VII. Now this indulgence must be granted with precautions and restrictions, to prevent it from degenerating into licentiousness. And of these precautions, the first requires the distressed party to try every mode of obtaining relief, by an appeal to a magistrate, or by trying the effect of entreaty to prevail upon the owner to grant what is necessary for his pressing occasions. Plato allows any one to seek water from his neighbour's well, after having dug to a certain depth in his own without effect. Solon limits the depth to forty cubits; upon which Plutarch remarks, that he intended by this to relieve necessity and difficulty, but not to encourage sloth. Xenophon in his answer to the Sinopians, in the fifth book of the expedition of Cyrus, says, "wherever we come, whether into a barbarous country or into any part of Greece, and find the people unwilling to afford us supplies, we take them, not through motives of wantonness, but from the compulsion of necessity."

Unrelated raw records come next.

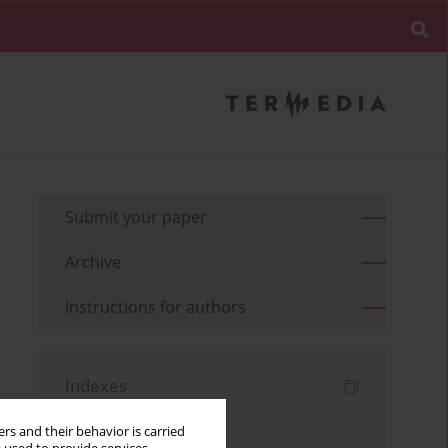
Submit your paper
Archive
Instructions for authors
Indexes
Keywords index
rs and their behavior is carried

VIII. In the next place this plea of necessity cannot be admitted, where the possessor is in an equal state of necessity himself. For under equal circumstances the owner has a better right to the use of his possessions. Though Lactantius maintains that it is no mark of folly to forbear thrusting another from the same plank in a shipwreck in order to save yourself. Because you have thereby avoided hurting another: a sin which is certainly a proof of wisdom to abstain from. Cicero, in the third book of his offices, asks this question, if a wise man, in danger of perishing with hunger, has not a right to take the provisions of another, who is good for nothing? To which he replies; By no means. For no one's life can be of such importance as to authorize the violation of that general rule of forbearance, by which the peace and safety of every individual are secured.

IX. In the third place, the party thus supplying his wants from the property of another, is bound to make restitution, or give an equivalent to the owner, whenever that is possible. There are some indeed, who deny this, upon the ground that no one is bound to give an indemnity for having exercised his own right. But strictly speaking, it was not a full and perfect right, which he exercised; but a kind of permission, arising out of a case of necessity, and existing no longer than while the necessity continued. For such a permissive right is only granted in order to preserve natural equity in opposition to the strict and churlish rigour of exclusive ownership.

X. Hence it may be inferred, that, in the prosecution of a just war, any power has a right to take possession of a neutral soil; if there be real grounds, and not imaginary fears for supposing the enemy intends to make himself master of the same, especially if the enemy's occupying it would be attended with imminent and irreparable mischief to that same power. But in this case the restriction is applied that nothing be taken but what is actually necessary to such precaution and security. Barely occupying the place is all that can be justified: leaving to the real owner the full enjoyment of all his rights, immunities, and jurisdiction, and all the productions of his soil. And this must be done too with the full intention of restoring the place to its lawful Sovereign, whenever the necessity, for which it was occupied, may cease. The retaining of Enna, Livy says, was either an act of violence, or a necessary measure; by violence meaning the least departure from necessity. The Greeks, who were with Xenophon being in great want of ships, by Xenophon's own advice, seized upon those that were passing, still preserving the property untouched for the owners, supplying the sailors with provisions, and paying them wages. The principal right therefore, founded upon the original community of goods, remaining since the introduction of property, is that of necessity, which has just been discussed.